‘ndrangheta: l’avvocato Bagalà non risponde alle domande del gip
La penalista aostana, attualmente ai domiciliari, si è avvalsa della facoltà di non rispondere; il suo difensore annuncia che si rivolgerà al Tribunale del Riesame
Si è avvalsa della facoltà di non rispondere Maria Rita Bagalà, l’avvocata aostana finita ai domiciliari sette giorni fa nell’ambito dell’operazione Alibante coordinata dalla DDA di Catanzaro. La penalista, indagata per concorso esterno in associazione mafiosa e altri reati, è arrivata alle 9.24 in via Ollietti, ad Aosta, per l’interrogatorio di garanzia in rogatoria davanti al gip.
Bagalà, mascherina e occhiali scuri a coprire il volto, è giunta a piedi accompagnata dal marito Andrea Giunti; anche lui avvocato e anche lui indagato (a piede libero) nell’ambito della medesima inchiesta. Anche nei confronti di quest’ultimo la Procura aveva chiesto l’applicazione della misura cautelare; tuttavia, il gip non ha ritenuto raggiunta la soglia della gravità indiziaria, anche perché «sebbene caratterizzino l’indagato quale affarista spregiudicato che non disdegna di intraprendere operazioni dai risvolti quantomeno opachi», gli elementi raccolti «sono totalmente inidonei a radicare la sua partecipazione nel sodalizio criminale».

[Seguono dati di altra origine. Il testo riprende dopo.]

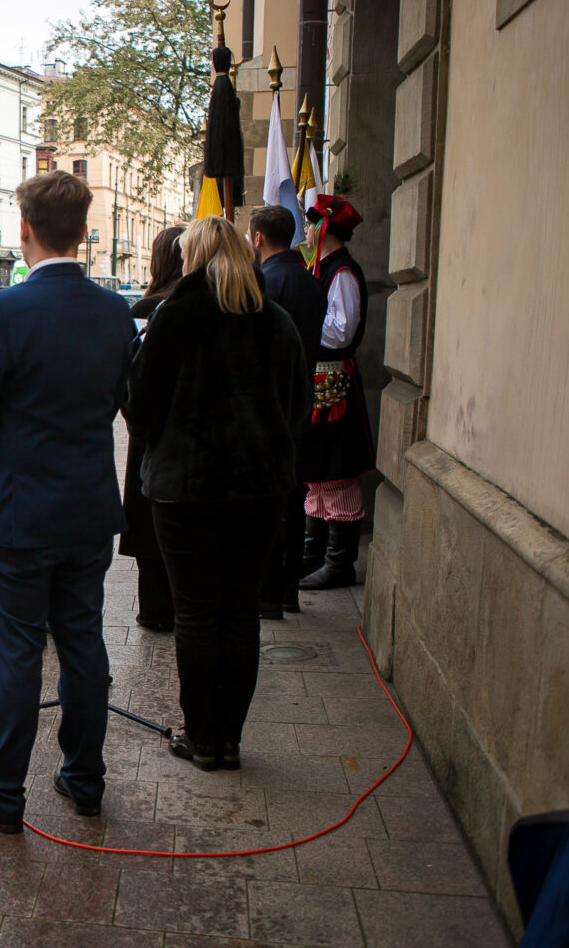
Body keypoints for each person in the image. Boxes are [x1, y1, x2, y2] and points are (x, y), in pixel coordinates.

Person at [0, 170, 135, 832]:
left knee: (16, 654)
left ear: (24, 228)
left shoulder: (1, 311)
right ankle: (84, 777)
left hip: (13, 513)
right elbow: (121, 402)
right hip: (85, 508)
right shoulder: (114, 312)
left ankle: (2, 792)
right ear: (82, 232)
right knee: (82, 642)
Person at [124, 215, 309, 772]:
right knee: (240, 611)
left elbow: (140, 408)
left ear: (194, 259)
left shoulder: (175, 316)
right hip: (259, 491)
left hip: (186, 489)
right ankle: (229, 738)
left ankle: (202, 738)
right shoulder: (275, 321)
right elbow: (297, 407)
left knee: (197, 613)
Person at [250, 206, 329, 618]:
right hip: (301, 404)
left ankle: (267, 592)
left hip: (267, 410)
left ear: (258, 238)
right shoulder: (311, 283)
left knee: (267, 501)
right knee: (295, 498)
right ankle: (287, 591)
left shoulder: (262, 283)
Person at [298, 195, 375, 590]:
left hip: (335, 387)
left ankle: (339, 562)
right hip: (321, 384)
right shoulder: (323, 267)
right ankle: (314, 555)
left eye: (311, 223)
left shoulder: (342, 271)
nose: (306, 230)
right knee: (318, 470)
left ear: (324, 227)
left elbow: (340, 332)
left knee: (336, 471)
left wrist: (303, 323)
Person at [118, 226, 187, 634]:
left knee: (148, 522)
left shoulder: (150, 307)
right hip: (187, 433)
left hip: (151, 434)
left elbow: (133, 377)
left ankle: (156, 608)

La difesa: «Non abbiamo ancora visto gli atti»
Maria Rita Bagalà, comunque, è rimasta dentro al Tribunale per circa 20 minuti insieme all’avvocato Michel Milliery, presente in sostituzione del collega Mario Murone.
Contattato telefonicamente, Murone ha spiegato: «Ancora non abbiamo piena contezza degli atti, anche perché ci è stato consegnato un dischetto ma non è stato possibile aprirlo. Al momento abbiamo letto solo l’ordinanza, quindi non avremmo potuto fare scelte diverse oggi».
Il legale ha poi annunciato che, appena possibile, si rivolgerà al Tribunale del Riesame. D’altronde, già nei giorni scorsi l’avvocato Murone aveva evidenziato come «l’interrogatorio in rogatoria è fatto da un giudice che non è quello competente. La sede difensiva naturale sarà quella del riesame in cui chiederemo la revoca della misura cautelare».
L’accusa
L’avvocato Bagalà, figlia del presunto boss Carmelo Bagalà, per gli inquirenti coordinati da Nicola Gratteri era la «mente legale della cosca». Nello specifico, avrebbe garantito «l’amministrazione di diversi affari illeciti della compagine» occupandosi «della cura degli interessi economici e finanziari del sodalizio».
Nelle carte dell’accusa, il suo nome emerge principalmente per i presunti “legami” con due società: la Sole srl e la Calabria Turismo srl. Per gli investigatori, nella prima aveva assunto il ruolo di prestanome, mentre nella seconda sarebbe stata amministratrice occulta.
Entrambe le società, comunque, erano parte del progetto di ristrutturazione dell’Hotel dei Fiori di Falerna. E proprio come amministratrice di fatto della Calabria Turismo, Bagalà avrebbe agito al fine di consentire la «fuoriuscita degli storici prestanome» utilizzati dalla cosca per poter poi procedere con «l’alienazione dell’intera società». Il tutto, sempre per l’accusa, sarebbe stato «preordinato a evitare che Carmelo Bagalà comparisse nella complessiva operazione, poiché ciò avrebbe con ogni probabilità determinato controlli antimafia sull’intera vicenda».